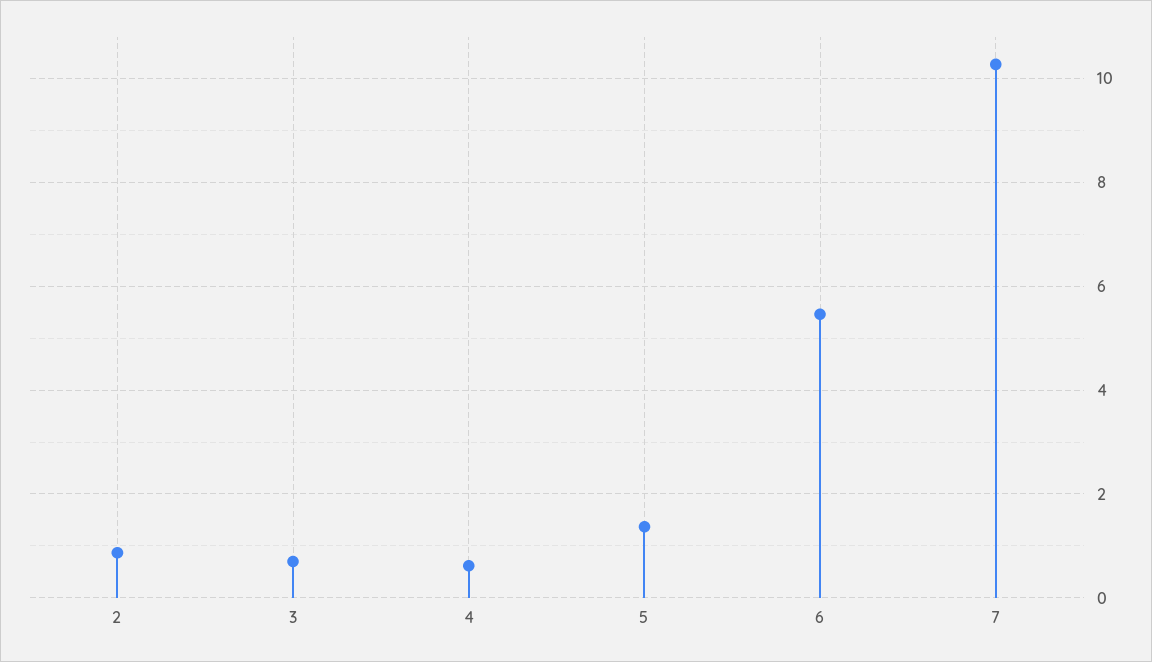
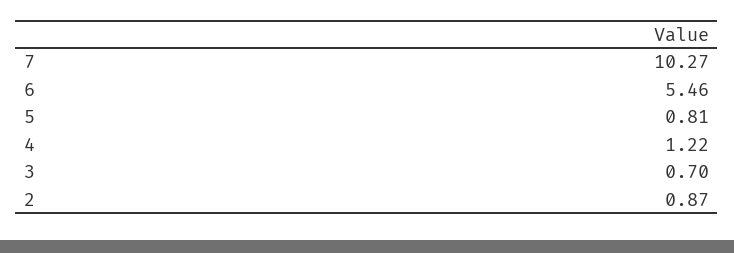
  {
    "2": 0.87,
    "3": 0.7,
-   "4": 0.6,
+   "4": 1.22,
-   "5": 1.4,
+   "5": 0.81,
    "6": 5.46,
    "7": 10.27
  }

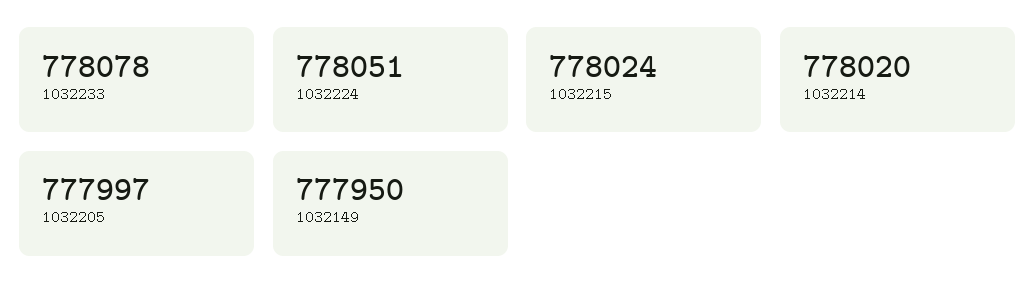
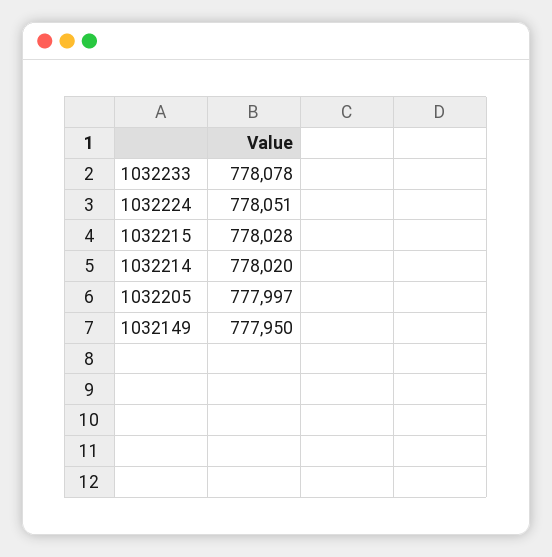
  {
    "1032233": 778078,
    "1032224": 778051,
-   "1032215": 778024,
+   "1032215": 778028,
    "1032214": 778020,
    "1032205": 777997,
    "1032149": 777950
  }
_ _ _ _
**Task description**
Where an entry holds a picture, leave the picture out and output the rest exactly.

**Written response**
  {
    "2": 0.87,
    "3": 0.7,
-   "4": 0.6,
+   "4": 1.22,
-   "5": 1.4,
+   "5": 0.81,
    "6": 5.46,
    "7": 10.27
  }

  {
    "1032233": 778078,
    "1032224": 778051,
-   "1032215": 778024,
+   "1032215": 778028,
    "1032214": 778020,
    "1032205": 777997,
    "1032149": 777950
  }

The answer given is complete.